Standpunt: dus, derhalve, daarom, daaruit volgt
Argument: want, omdat, immers, aangezien
Enkele veelgebruikte termen:
Soms worden er synoniemen gebruikt voor redeneringsterm zoals:
Argument premisse of pro-argument
Standpunt stelling
Conclusie gevolgtrekking
Redenering argumentatie
Hoofdstuk 3: Redeneringen ontleden
Enkelvoudige en meervoudige argumentatie:
Enkelvoudige argumentatie is een redenering waarbij 1 argument wordt aangevoerd om een
standpunt te verdedigen.
Meervoudige argumentatie is een redenering waarbij meerdere argumenten worden
aangevoerd om het standpunt te verdedigen. Hier zijn de argumenten onafhankelijk van
elkaar.
Onderschikkende argumentatie:
Onderschikkende argumentatie zijn redeneringen waar een relatie is tussen de argumenten
onderling. Het ene argument wordt weer ondersteund door een ander argument. Die
argumenten worden onder elkaar genoteerd. Het eerste argument is A1 het ondersteunde
argument is A1A1.
, Complexe argumentatie:
In redenering is er vaak spraken van een combinatie van onderschikkende en meervoudige
argumentatie. Een voorbeeld is:
St = ik voel er niets voor samen te werken met Paul
A1 = ik vind hem niet betrouwbaar
A1A1= hij heeft vroeger eens fraude gepleegd
A2A1= hij komt zijn beloftes niet na
Contra-argumenten:
Er bestaan ook argumenten die het standpunt aanvallen, dit zijn tegenargumenten.
Tegenargumenten worden ook wel contra-argumenten genoemd en worden in het schema
weergegeven met een C. Contra-argumenten kunnen zich richten tegen een standpunt,
maar ook tegen argumenten, onderschikkende argumenten en zelfs tegen een contra-
argument.
Hoofdstuk 4: Logisch denken 1, geldige en ongeldige conclusies
Inleiding:
Logische geldige redenering is als een conclusie dwingend volgt uit argumenten en de
redenering dus overtuigend is.
Syllogismen:
Kenmerkend bij syllogismen is dat er uitspraken over: groepen, klassen, verzamelingen of
eigenschappen worden gedaan die worden gekoppeld aan bijzondere gevallen, dus aan één
mens/ding/volk.
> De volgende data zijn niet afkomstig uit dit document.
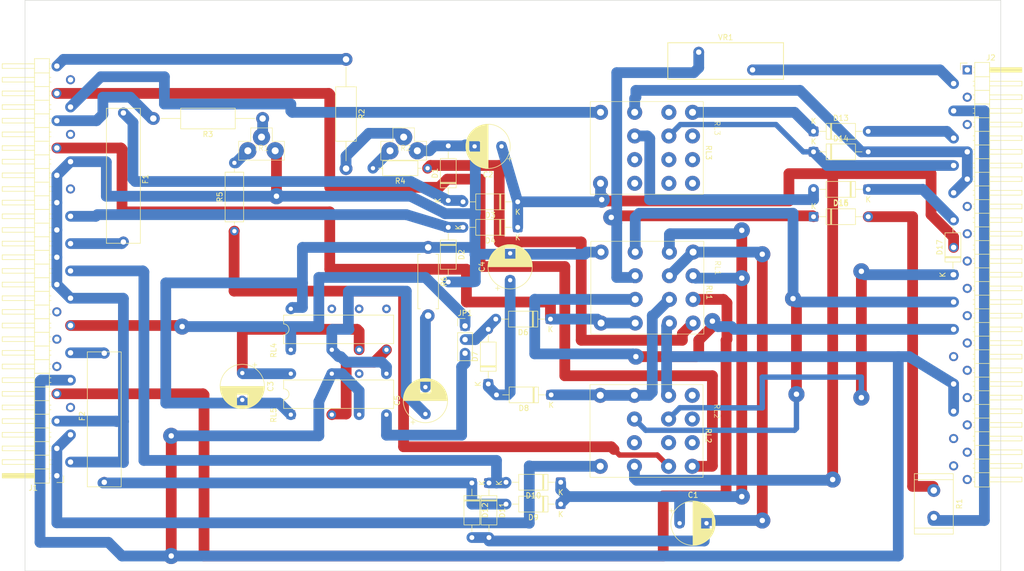
<source format=kicad_pcb>
(kicad_pcb
	(version 20241229)
	(generator "pcbnew")
	(generator_version "9.0")
	(general
		(thickness 1.6)
		(legacy_teardrops no)
	)
	(paper "A4")
	(layers
		(0 "F.Cu" signal)
		(2 "B.Cu" signal)
		(9 "F.Adhes" user "F.Adhesive")
		(11 "B.Adhes" user "B.Adhesive")
		(13 "F.Paste" user)
		(15 "B.Paste" user)
		(5 "F.SilkS" user "F.Silkscreen")
		(7 "B.SilkS" user "B.Silkscreen")
		(1 "F.Mask" user)
		(3 "B.Mask" user)
		(17 "Dwgs.User" user "User.Drawings")
		(19 "Cmts.User" user "User.Comments")
		(21 "Eco1.User" user "User.Eco1")
		(23 "Eco2.User" user "User.Eco2")
		(25 "Edge.Cuts" user)
		(27 "Margin" user)
		(31 "F.CrtYd" user "F.Courtyard")
		(29 "B.CrtYd" user "B.Courtyard")
		(35 "F.Fab" user)
		(33 "B.Fab" user)
		(39 "User.1" user)
		(41 "User.2" user)
		(43 "User.3" user)
		(45 "User.4" user)
		(47 "User.5" user)
		(49 "User.6" user)
		(51 "User.7" user)
		(53 "User.8" user)
		(55 "User.9" user)
	)
	(setup
		(stackup
			(layer "F.SilkS"
				(type "Top Silk Screen")
			)
			(layer "F.Paste"
				(type "Top Solder Paste")
			)
			(layer "F.Mask"
				(type "Top Solder Mask")
				(thickness 0.01)
			)
			(layer "F.Cu"
				(type "copper")
				(thickness 0.035)
			)
			(layer "dielectric 1"
				(type "core")
				(thickness 1.51)
				(material "FR4")
				(epsilon_r 4.5)
				(loss_tangent 0.02)
			)
			(layer "B.Cu"
				(type "copper")
				(thickness 0.035)
			)
			(layer "B.Mask"
				(type "Bottom Solder Mask")
				(thickness 0.01)
			)
			(layer "B.Paste"
				(type "Bottom Solder Paste")
			)
			(layer "B.SilkS"
				(type "Bottom Silk Screen")
			)
			(copper_finish "None")
			(dielectric_constraints no)
		)
		(pad_to_mask_clearance 0)
		(allow_soldermask_bridges_in_footprints no)
		(tenting front back)
		(pcbplotparams
			(layerselection 0x00000000_00000000_55555555_5755f5ff)
			(plot_on_all_layers_selection 0x00000000_00000000_00000000_00000000)
			(disableapertmacros no)
			(usegerberextensions no)
			(usegerberattributes yes)
			(usegerberadvancedattributes yes)
			(creategerberjobfile yes)
			(dashed_line_dash_ratio 12.000000)
			(dashed_line_gap_ratio 3.000000)
			(svgprecision 6)
			(plotframeref no)
			(mode 1)
			(useauxorigin no)
			(hpglpennumber 1)
			(hpglpenspeed 20)
			(hpglpendiameter 15.000000)
			(pdf_front_fp_property_popups yes)
			(pdf_back_fp_property_popups yes)
			(pdf_metadata yes)
			(pdf_single_document no)
			(dxfpolygonmode yes)
			(dxfimperialunits yes)
			(dxfusepcbnewfont yes)
			(psnegative no)
			(psa4output no)
			(plot_black_and_white yes)
			(sketchpadsonfab no)
			(plotpadnumbers no)
			(hidednponfab no)
			(sketchdnponfab yes)
			(crossoutdnponfab yes)
			(subtractmaskfromsilk no)
			(outputformat 1)
			(mirror no)
			(drillshape 1)
			(scaleselection 1)
			(outputdirectory "")
		)
	)
	(net 0 "")
	(net 1 "Net-(D10-K)")
	(net 2 "+24V")
	(net 3 "GND")
	(net 4 "Net-(C3-Pad1)")
	(net 5 "Net-(D7-K)")
	(net 6 "Net-(C5-Pad1)")
	(net 7 "Net-(C5-Pad2)")
	(net 8 "Net-(D1-K)")
	(net 9 "Net-(D2-K)")
	(net 10 "Net-(D6-A)")
	(net 11 "Net-(D6-K)")
	(net 12 "Net-(D8-K)")
	(net 13 "Net-(D12-K)")
	(net 14 "Net-(D10-A)")
	(net 15 "Net-(D13-K)")
	(net 16 "Net-(D13-A)")
	(net 17 "Net-(D14-A)")
	(net 18 "Net-(D14-K)")
	(net 19 "Net-(D15-A)")
	(net 20 "Net-(D15-K)")
	(net 21 "Net-(D16-K)")
	(net 22 "Net-(D16-A)")
	(net 23 "Net-(D17-K)")
	(net 24 "Net-(J1A-Pin_18)")
	(net 25 "Net-(J1A-Pin_10)")
	(net 26 "Net-(J1C-Pin_12)")
	(net 27 "Net-(J1G-Pin_1)")
	(net 28 "Net-(J1C-Pin_8)")
	(net 29 "Net-(J1E-Pin_7)")
	(net 30 "Net-(J1D-Pin_27)")
	(net 31 "Net-(J1F-Pin_31)")
	(net 32 "Net-(J1F-Pin_29)")
	(net 33 "Net-(J2B-Pin_20)")
	(net 34 "Net-(J2F-Pin_4)")
	(net 35 "Net-(J2D-Pin_18)")
	(net 36 "Net-(J2E-Pin_2)")
	(net 37 "Net-(JP1-B)")
	(net 38 "Net-(TR2-A2)")
	(net 39 "Net-(TR1-A2)")
	(net 40 "Net-(R4-Pad1)")
	(net 41 "Net-(TR2-G)")
	(net 42 "Net-(R5-Pad1)")
	(net 43 "Net-(TR1-G)")
	(net 44 "unconnected-(RL2-Pad3)")
	(net 45 "unconnected-(RL2-Pad4)")
	(net 46 "unconnected-(RL3-Pad3)")
	(net 47 "unconnected-(RL3-Pad8)")
	(net 48 "Net-(RL4-Pad4)")
	(net 49 "unconnected-(RL5-Pad6)")
	(net 50 "unconnected-(RL2-Pad10)")
	(net 51 "unconnected-(RL2-Pad6)")
	(net 52 "unconnected-(RL2-Pad2)")
	(net 53 "unconnected-(RL3-Pad10)")
	(net 54 "unconnected-(RL3-Pad1)")
	(net 55 "unconnected-(RL3-Pad6)")
	(net 56 "unconnected-(RL3-Pad9)")
	(net 57 "unconnected-(RL3-Pad2)")
	(net 58 "unconnected-(RL3-Pad5)")
	(net 59 "unconnected-(RL4-Pad7)")
	(net 60 "unconnected-(RL4-Pad6)")
	(net 61 "unconnected-(RL4-Pad5)")
	(net 62 "Net-(J1B-Pin_28)")
	(net 63 "Net-(D11-A)")
	(footprint "Resistor_THT:R_Axial_DIN0411_L9.9mm_D3.6mm_P12.70mm_Horizontal" (layer "F.Cu") (at 96.012 93.98 -90))
	(footprint "Capacitor_THT:CP_Radial_D8.0mm_P5.00mm" (layer "F.Cu") (at 111.252 100.076 90))
	(footprint "Diode_THT:D_A-405_P10.16mm_Horizontal" (layer "F.Cu") (at 118.872 121.412 180))
	(footprint "Diode_THT:D_A-405_P10.16mm_Horizontal" (layer "F.Cu") (at 167.64 72.39))
	(footprint "BigChoice:Triac" (layer "F.Cu") (at 65.04 76))
	(footprint "BigChoice:G2VN" (layer "F.Cu") (at 70.485 113.03 90))
	(footprint "Diode_THT:D_A-405_P10.16mm_Horizontal" (layer "F.Cu") (at 104.14 137.795 -90))
	(footprint "Diode_THT:D_A-405_P10.16mm_Horizontal" (layer "F.Cu") (at 99.75 90.25 -90))
	(footprint "Resistor_THT:R_Axial_DIN0309_L9.0mm_D3.2mm_P12.70mm_Horizontal" (layer "F.Cu") (at 60 90.95 90))
	(footprint "Diode_THT:D_A-405_P10.16mm_Horizontal" (layer "F.Cu") (at 112.66 90.25 180))
	(footprint "BigChoice:PY4-Omron" (layer "F.Cu") (at 145.15 68.85 -90))
	(footprint "BigChoice:PY4-Omron" (layer "F.Cu") (at 145.1 121.5 -90))
	(footprint "BigChoice:G2VN" (layer "F.Cu") (at 70.485 125.095 90))
	(footprint "Resistor_THT:R_Radial_Power_L11.0mm_W7.0mm_P5.00mm" (layer "F.Cu") (at 189.992 139.192 -90))
	(footprint "BigChoice:Connector" (layer "F.Cu") (at 196.215 60.96))
	(footprint "Diode_THT:D_A-405_P10.16mm_Horizontal" (layer "F.Cu") (at 177.8 83.185 180))
	(footprint "Diode_THT:D_A-405_P10.16mm_Horizontal" (layer "F.Cu") (at 107.315 137.795 -90))
	(footprint "Diode_THT:D_A-405_P10.16mm_Horizontal" (layer "F.Cu") (at 118.745 107.315 180))
	(footprint "Varistor:RV_Disc_D21.5mm_W6.8mm_P10mm" (layer "F.Cu") (at 156.304 60.958 180))
	(footprint "Diode_THT:D_A-405_P10.16mm_Horizontal" (layer "F.Cu") (at 99.75 85.25 90))
	(footprint "BigChoice:PY4-Omron"
		(layer "F.Cu")
		(uuid "816b8852-9d1c-4c16-8bd0-fd6cde9f0595")
		(at 145.25 94.85 -90)
		(property "Reference" "RL1"
			(at 7.5 -3 270)
			(unlocked yes)
			(layer "F.SilkS")
			(uuid "a5691c55-4c32-4a40-af15-a49742b870a6")
			(effects
				(font
					(size 1 1)
					(thickness 0.15)
				)
			)
		)
		(property "Value" "Relay"
			(at 6.5 14.75 270)
			(unlocked yes)
			(layer "F.Fab")
			(uuid "dfb607b5-b860-4e38-92c2-275c05507f69")
			(effects
				(font
					(size 1 1)
					(thickness 0.15)
				)
			)
		)
		(property "Datasheet" ""
			(at 0 0 270)
			(layer "F.Fab")
			(hide yes)
			(uuid "b572de1f-e9c6-4e52-9c18-2cdd88a65e5c")
			(effects
				(font
					(size 1.27 1.27)
					(thickness 0.15)
				)
			)
		)
		(property "Description" ""
			(at 0 0 270)
			(layer "F.Fab")
			(hide yes)
			(uuid "82f56223-5f95-4d6c-9637-4fc742084bde")
			(effects
				(font
					(size 1.27 1.27)
					(thickness 0.15)
				)
			)
		)
		(path "/6a316cfc-3469-4100-9a70-f8d731f4729f")
		(sheetname "/")
		(sheetfile "SkillCrane.kicad_sch")
		(attr through_hole)
		(fp_rect
			(start -2 -2)
			(end 15.25 19)
			(stroke
				(width 0.1)
				(type default)
			)
			(fill no)
			(layer "F.SilkS")
			(uuid "feafdb38-ca11-4009-b876-173fbdd4c5ae")
		)
		(fp_rect
			(start -2.25 -2.25)
			(end 15.5 19.25)
			(stroke
				(width 0.05)
				(type default)
			)
			(fill no)
			(layer "F.CrtYd")
			(uuid "d0908fee-3c7b-42d9-8249-3825583c1acf")
		)
		(fp_rect
			(start -2 -2)
			(end 15.25 19)
			(stroke
				(width 0.1)
				(type default)
			)
	
... [2848093 chars truncated]
</source>
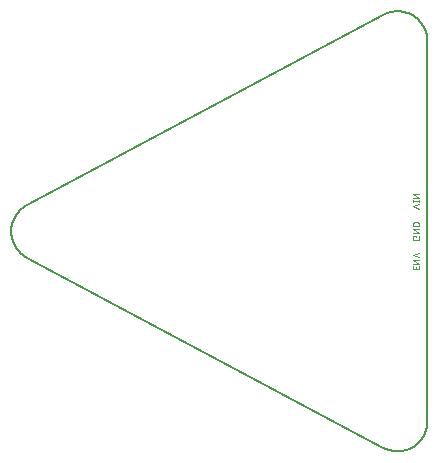
<source format=gbr>
G04 EAGLE Gerber RS-274X export*
G75*
%MOMM*%
%FSLAX34Y34*%
%LPD*%
%INSilkscreen Bottom*%
%IPPOS*%
%AMOC8*
5,1,8,0,0,1.08239X$1,22.5*%
G01*
%ADD10C,0.050800*%
%ADD11C,0.127000*%


D10*
X393954Y198770D02*
X393954Y196286D01*
X399542Y196286D01*
X399542Y198770D01*
X397058Y198149D02*
X397058Y196286D01*
X399542Y201030D02*
X393954Y201030D01*
X393954Y204134D02*
X399542Y201030D01*
X399542Y204134D02*
X393954Y204134D01*
X393954Y208251D02*
X399542Y206389D01*
X399542Y210114D02*
X393954Y208251D01*
X397058Y223369D02*
X397058Y224300D01*
X393954Y224300D01*
X393954Y222437D01*
X393956Y222367D01*
X393962Y222298D01*
X393972Y222229D01*
X393985Y222161D01*
X394003Y222093D01*
X394024Y222027D01*
X394049Y221962D01*
X394077Y221898D01*
X394109Y221836D01*
X394144Y221776D01*
X394183Y221718D01*
X394225Y221663D01*
X394270Y221609D01*
X394318Y221559D01*
X394368Y221511D01*
X394422Y221466D01*
X394477Y221424D01*
X394535Y221385D01*
X394595Y221350D01*
X394657Y221318D01*
X394721Y221290D01*
X394786Y221265D01*
X394852Y221244D01*
X394920Y221226D01*
X394988Y221213D01*
X395057Y221203D01*
X395126Y221197D01*
X395196Y221195D01*
X395196Y221196D02*
X398300Y221196D01*
X398300Y221195D02*
X398370Y221197D01*
X398439Y221203D01*
X398508Y221213D01*
X398576Y221226D01*
X398644Y221244D01*
X398710Y221265D01*
X398775Y221290D01*
X398839Y221318D01*
X398901Y221350D01*
X398961Y221385D01*
X399019Y221424D01*
X399074Y221466D01*
X399128Y221511D01*
X399178Y221559D01*
X399226Y221609D01*
X399271Y221663D01*
X399313Y221718D01*
X399352Y221776D01*
X399387Y221836D01*
X399419Y221898D01*
X399447Y221962D01*
X399472Y222027D01*
X399493Y222093D01*
X399511Y222161D01*
X399524Y222229D01*
X399534Y222298D01*
X399540Y222367D01*
X399542Y222437D01*
X399542Y224300D01*
X399542Y227048D02*
X393954Y227048D01*
X393954Y230152D02*
X399542Y227048D01*
X399542Y230152D02*
X393954Y230152D01*
X393954Y232900D02*
X399542Y232900D01*
X399542Y234452D01*
X399540Y234528D01*
X399535Y234604D01*
X399525Y234680D01*
X399512Y234755D01*
X399495Y234829D01*
X399475Y234903D01*
X399451Y234975D01*
X399424Y235046D01*
X399393Y235116D01*
X399359Y235184D01*
X399321Y235250D01*
X399280Y235314D01*
X399237Y235377D01*
X399190Y235437D01*
X399140Y235494D01*
X399087Y235549D01*
X399032Y235602D01*
X398975Y235652D01*
X398915Y235699D01*
X398852Y235742D01*
X398788Y235783D01*
X398722Y235821D01*
X398654Y235855D01*
X398584Y235886D01*
X398513Y235913D01*
X398440Y235937D01*
X398367Y235957D01*
X398293Y235974D01*
X398218Y235987D01*
X398142Y235997D01*
X398066Y236002D01*
X397990Y236004D01*
X395506Y236004D01*
X395427Y236002D01*
X395349Y235996D01*
X395271Y235986D01*
X395194Y235972D01*
X395117Y235954D01*
X395041Y235933D01*
X394967Y235907D01*
X394894Y235878D01*
X394823Y235845D01*
X394753Y235809D01*
X394685Y235769D01*
X394619Y235726D01*
X394556Y235679D01*
X394495Y235630D01*
X394437Y235577D01*
X394381Y235521D01*
X394328Y235463D01*
X394279Y235402D01*
X394232Y235339D01*
X394189Y235273D01*
X394149Y235205D01*
X394113Y235136D01*
X394080Y235064D01*
X394051Y234991D01*
X394025Y234917D01*
X394004Y234841D01*
X393986Y234764D01*
X393972Y234687D01*
X393962Y234609D01*
X393956Y234531D01*
X393954Y234452D01*
X393954Y232900D01*
X399542Y247812D02*
X393954Y249675D01*
X399542Y251537D01*
X399542Y254064D02*
X393954Y254064D01*
X393954Y253443D02*
X393954Y254685D01*
X399542Y254685D02*
X399542Y253443D01*
X399542Y257084D02*
X393954Y257084D01*
X393954Y260188D02*
X399542Y257084D01*
X399542Y260188D02*
X393954Y260188D01*
D11*
X406400Y389467D02*
X406400Y67733D01*
X406400Y389467D02*
X406392Y390090D01*
X406369Y390713D01*
X406331Y391335D01*
X406278Y391956D01*
X406209Y392575D01*
X406125Y393192D01*
X406026Y393808D01*
X405912Y394420D01*
X405783Y395030D01*
X405639Y395636D01*
X405481Y396239D01*
X405307Y396837D01*
X405119Y397431D01*
X404917Y398020D01*
X404700Y398604D01*
X404468Y399183D01*
X404223Y399756D01*
X403963Y400322D01*
X403690Y400882D01*
X403403Y401436D01*
X403103Y401982D01*
X402789Y402520D01*
X402463Y403051D01*
X402123Y403573D01*
X401771Y404087D01*
X401406Y404592D01*
X401029Y405088D01*
X400639Y405575D01*
X400238Y406051D01*
X399826Y406518D01*
X399402Y406975D01*
X398967Y407421D01*
X398521Y407857D01*
X398065Y408281D01*
X397598Y408694D01*
X397121Y409095D01*
X396635Y409485D01*
X396139Y409862D01*
X395634Y410227D01*
X395121Y410580D01*
X394599Y410920D01*
X394068Y411247D01*
X393530Y411561D01*
X392984Y411862D01*
X392431Y412149D01*
X391871Y412423D01*
X391305Y412683D01*
X390732Y412928D01*
X390154Y413160D01*
X389570Y413378D01*
X388981Y413581D01*
X388387Y413769D01*
X387789Y413943D01*
X387186Y414102D01*
X386580Y414246D01*
X385971Y414376D01*
X385358Y414490D01*
X384743Y414590D01*
X384125Y414674D01*
X383506Y414743D01*
X382885Y414797D01*
X382263Y414836D01*
X381641Y414859D01*
X381018Y414867D01*
X380395Y414860D01*
X379772Y414837D01*
X379150Y414800D01*
X378529Y414747D01*
X377910Y414678D01*
X377292Y414595D01*
X376677Y414496D01*
X376064Y414383D01*
X375455Y414254D01*
X374848Y414111D01*
X374246Y413952D01*
X373647Y413779D01*
X373053Y413592D01*
X372463Y413389D01*
X371879Y413173D01*
X371300Y412942D01*
X370727Y412697D01*
X370161Y412438D01*
X369600Y412165D01*
X369047Y411879D01*
X369047Y411878D02*
X67422Y251012D01*
X66881Y250715D01*
X66348Y250405D01*
X65822Y250082D01*
X65304Y249747D01*
X64795Y249399D01*
X64294Y249038D01*
X63802Y248666D01*
X63320Y248282D01*
X62846Y247886D01*
X62383Y247479D01*
X61929Y247061D01*
X61486Y246632D01*
X61053Y246192D01*
X60632Y245742D01*
X60221Y245282D01*
X59821Y244812D01*
X59433Y244332D01*
X59057Y243843D01*
X58693Y243345D01*
X58341Y242838D01*
X58001Y242323D01*
X57674Y241800D01*
X57360Y241269D01*
X57059Y240731D01*
X56771Y240185D01*
X56496Y239633D01*
X56235Y239074D01*
X55988Y238509D01*
X55754Y237938D01*
X55534Y237362D01*
X55328Y236780D01*
X55137Y236194D01*
X54959Y235603D01*
X54797Y235008D01*
X54648Y234409D01*
X54514Y233807D01*
X54395Y233201D01*
X54291Y232593D01*
X54201Y231983D01*
X54127Y231371D01*
X54067Y230757D01*
X54022Y230141D01*
X53992Y229525D01*
X53977Y228908D01*
X53977Y228292D01*
X53992Y227675D01*
X54022Y227059D01*
X54067Y226443D01*
X54127Y225829D01*
X54201Y225217D01*
X54291Y224607D01*
X54395Y223999D01*
X54514Y223393D01*
X54648Y222791D01*
X54797Y222192D01*
X54959Y221597D01*
X55137Y221006D01*
X55328Y220420D01*
X55534Y219838D01*
X55754Y219262D01*
X55988Y218691D01*
X56235Y218126D01*
X56496Y217567D01*
X56771Y217015D01*
X57059Y216469D01*
X57360Y215931D01*
X57674Y215400D01*
X58001Y214877D01*
X58341Y214362D01*
X58693Y213855D01*
X59057Y213357D01*
X59433Y212868D01*
X59821Y212388D01*
X60221Y211918D01*
X60632Y211458D01*
X61053Y211008D01*
X61486Y210568D01*
X61929Y210139D01*
X62383Y209721D01*
X62846Y209314D01*
X63320Y208918D01*
X63802Y208534D01*
X64294Y208162D01*
X64795Y207801D01*
X65304Y207453D01*
X65822Y207118D01*
X66348Y206795D01*
X66881Y206485D01*
X67422Y206188D01*
X369047Y45322D01*
X369047Y45321D02*
X369600Y45035D01*
X370161Y44762D01*
X370727Y44503D01*
X371300Y44258D01*
X371879Y44027D01*
X372463Y43811D01*
X373053Y43608D01*
X373647Y43421D01*
X374246Y43248D01*
X374848Y43089D01*
X375455Y42946D01*
X376064Y42817D01*
X376677Y42704D01*
X377292Y42605D01*
X377910Y42522D01*
X378529Y42453D01*
X379150Y42400D01*
X379772Y42363D01*
X380395Y42340D01*
X381018Y42333D01*
X381641Y42341D01*
X382263Y42364D01*
X382885Y42403D01*
X383506Y42457D01*
X384125Y42526D01*
X384743Y42610D01*
X385358Y42710D01*
X385971Y42824D01*
X386580Y42954D01*
X387186Y43098D01*
X387789Y43257D01*
X388387Y43431D01*
X388981Y43619D01*
X389570Y43822D01*
X390154Y44040D01*
X390732Y44272D01*
X391305Y44517D01*
X391871Y44777D01*
X392431Y45051D01*
X392984Y45338D01*
X393530Y45639D01*
X394068Y45953D01*
X394599Y46280D01*
X395121Y46620D01*
X395634Y46973D01*
X396139Y47338D01*
X396635Y47715D01*
X397121Y48105D01*
X397598Y48506D01*
X398065Y48919D01*
X398521Y49343D01*
X398967Y49779D01*
X399402Y50225D01*
X399826Y50682D01*
X400238Y51149D01*
X400639Y51625D01*
X401029Y52112D01*
X401406Y52608D01*
X401771Y53113D01*
X402123Y53627D01*
X402463Y54149D01*
X402789Y54680D01*
X403103Y55218D01*
X403403Y55764D01*
X403690Y56318D01*
X403963Y56878D01*
X404223Y57444D01*
X404468Y58017D01*
X404700Y58596D01*
X404917Y59180D01*
X405119Y59769D01*
X405307Y60363D01*
X405481Y60961D01*
X405639Y61564D01*
X405783Y62170D01*
X405912Y62780D01*
X406026Y63393D01*
X406125Y64008D01*
X406209Y64625D01*
X406278Y65244D01*
X406331Y65865D01*
X406369Y66487D01*
X406392Y67110D01*
X406400Y67733D01*
M02*

</source>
De meeste syllogismen bestaan uit 2 argumenten (premissen) en een
conclusie. Een syllogisme is als volgt gestructureerd:
Alle X hebben een Y
A behoort tot groep B
Niet alle P zijn Q
Geen enkele C behoort tot groep D
Conditionele redeneringen:
Conditionele redeneringen zijn als… dan uitspraken. Het eerste deel bevat een conditie of
voorwaarde, dit is dus de conditionele uitspraak. Het tweede deel beschrijft wat er gebeurt
als er aan de voorwaarde wordt voldaan. Er zijn 4 basisvormen voor dit soort uitspraken:
Als p, dan q er is p dus q
Als p, dan q er is q dus p
Als p, dan q niet p dus niet q
Als p, dan q niet q dus niet p
Deze vormen lijken op elkaar. Echter zijn alleen 1 en 4 geldige redeneringen, omdat de
conclusie dwingend uit de premissen volgt. Vorm 2 en 3 zijn ongeldig.